2. A retrieval-augmented answer flow
User questions are embedded, matched against stored document chunks in Supabase, and then passed to Gemini 2.5 Flash with only the retrieved excerpts. The response includes concise source references without exposing direct file links.
3. A local sync pipeline
The ingestion process runs locally against the Google Drive Knowledge Base folder. It reads Google Docs, PDFs, Word documents, Sheets, Excel files, plain text, and images. Image OCR and Excel parsing were added after the initial version so the index could cover more real workspace content.
4. A production deployment
The personal profile remains on GitHub Pages, while the knowledge base runs as a dynamic Next.js app on Vercel at kb.miin.ai. GoDaddy DNS maps the subdomain to Vercel, and Vercel reads Supabase and Gemini environment variables at runtime.
Tradeoffs
The first design considered Ollama with a local Gemma model. That was attractive because it kept inference local and avoided hosted model costs, but it created production complexity: a public site would need a persistent machine capable of running the model. Moving to Gemini 2.5 Flash reduced hosting burden, simplified Vercel deployment, and made the system easier to operate.
Supabase was selected as the vector store because it combines relational metadata, pgvector search, and simple server-side access.
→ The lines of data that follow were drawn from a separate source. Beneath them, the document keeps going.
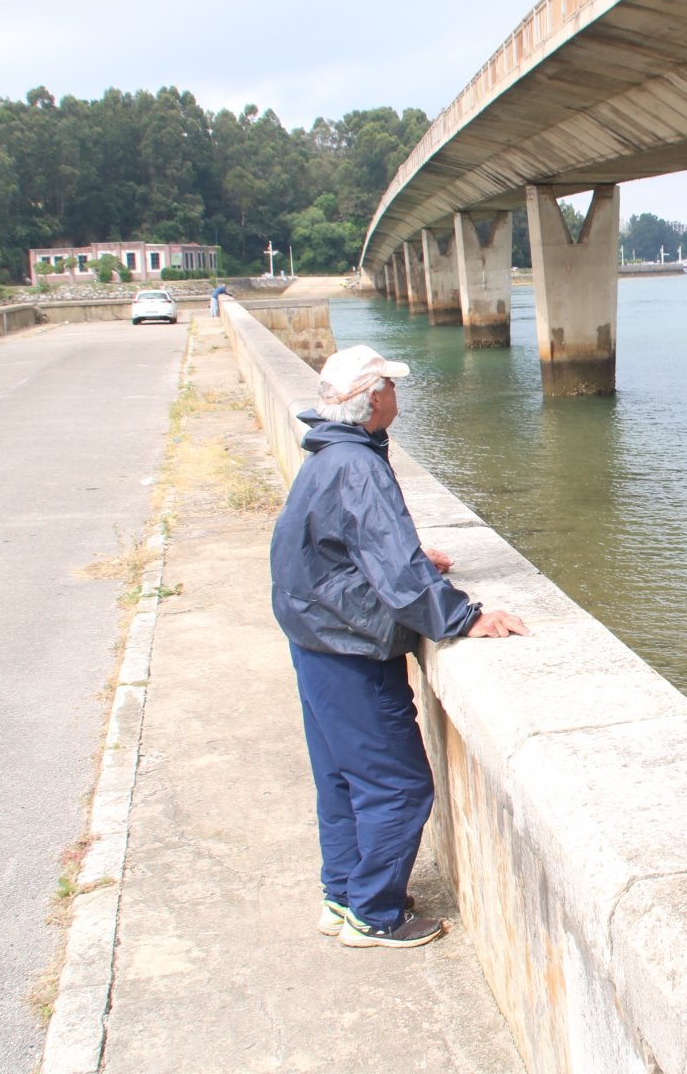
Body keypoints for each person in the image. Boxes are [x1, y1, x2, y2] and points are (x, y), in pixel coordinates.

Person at [269, 344, 529, 949]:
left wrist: (408, 557)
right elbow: (402, 578)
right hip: (349, 647)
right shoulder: (357, 466)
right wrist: (465, 616)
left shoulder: (330, 455)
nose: (395, 393)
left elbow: (346, 545)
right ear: (372, 399)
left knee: (340, 779)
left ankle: (341, 896)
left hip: (314, 640)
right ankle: (375, 914)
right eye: (389, 384)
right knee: (398, 785)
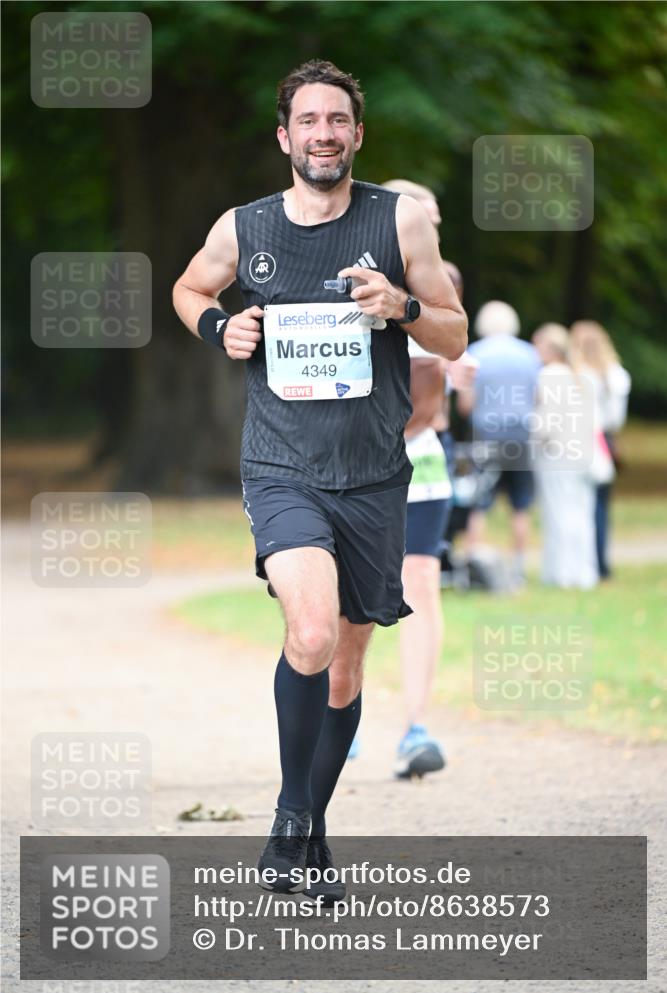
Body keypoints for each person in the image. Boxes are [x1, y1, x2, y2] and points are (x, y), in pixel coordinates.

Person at [172, 60, 467, 900]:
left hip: (373, 474)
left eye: (337, 120)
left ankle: (309, 832)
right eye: (308, 121)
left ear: (356, 134)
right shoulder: (246, 227)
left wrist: (402, 307)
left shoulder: (398, 221)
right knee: (308, 634)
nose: (324, 134)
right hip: (281, 467)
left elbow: (451, 336)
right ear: (284, 137)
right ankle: (291, 821)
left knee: (343, 666)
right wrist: (220, 327)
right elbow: (189, 288)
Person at [378, 180, 474, 779]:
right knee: (343, 594)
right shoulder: (344, 278)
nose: (430, 229)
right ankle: (336, 715)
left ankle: (415, 727)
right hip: (353, 461)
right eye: (421, 217)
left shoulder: (445, 282)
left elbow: (456, 354)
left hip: (423, 456)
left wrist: (458, 371)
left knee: (421, 583)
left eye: (435, 220)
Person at [457, 301, 541, 586]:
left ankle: (474, 566)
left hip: (487, 437)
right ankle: (518, 569)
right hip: (521, 437)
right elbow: (538, 397)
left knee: (479, 504)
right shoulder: (530, 354)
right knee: (521, 505)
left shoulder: (476, 354)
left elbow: (465, 405)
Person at [531, 323, 598, 589]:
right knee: (581, 512)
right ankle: (584, 572)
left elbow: (547, 422)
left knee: (558, 513)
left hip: (555, 454)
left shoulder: (549, 375)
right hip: (581, 453)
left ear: (550, 348)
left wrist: (533, 439)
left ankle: (561, 573)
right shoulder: (580, 375)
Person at [569, 321, 631, 579]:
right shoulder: (616, 374)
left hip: (577, 440)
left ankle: (581, 562)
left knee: (577, 503)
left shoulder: (574, 374)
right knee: (601, 505)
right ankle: (601, 562)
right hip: (603, 441)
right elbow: (616, 419)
GitHub Pages was retained for the static profile site, but the knowledge base needed a dynamic runtime, so Vercel became the right fit. For Google auth, we avoided long-lived service-account JSON keys and used Application Default Credentials for local sync, which is safer but occasionally requires re-authentication.
Implementation Notes
These are the key command groups and setup steps behind the project. The exact values for secrets stay in local or hosted environment variables, not in the repository.
cd "/path/to/your/knowledge-base-app"
npm install
cp .env.example .env.local
gcloud auth application-default revoke
gcloud auth application-default login \
--client-id-file="$HOME/Downloads/knowledge-site-oauth-client.json" \
--scopes=https://www.googleapis.com/auth/drive.readonly,https://www.googleapis.com/auth/cloud-platform
# Run supabase/schema.sql in the Supabase SQL editor first.
npm run sync:drive
SYNC_ONLY_MISSING=1 npm run sync:drive
SYNC_ONLY_MISSING=1 SYNC_MAX_FILES=2 npm run sync:drive
npm run lint
npm run typecheck
npm run build
npm run dev
git add .
git commit -m "Build your-domain knowledge base app"
git push origin main
# Vercel production env vars:
# GEMINI_API_KEY
# SUPABASE_URL
# SUPABASE_SERVICE_ROLE_KEY
# GEMINI_CHAT_MODEL=gemini-2.5-flash
# GEMINI_EMBED_MODEL=gemini-embedding-001
# GEMINI_EMBED_DIMENSIONS=768
Content updates do not require a Vercel deploy. Once the app is live, syncing new files locally updates Supabase, and the production app reads the latest indexed content at query time.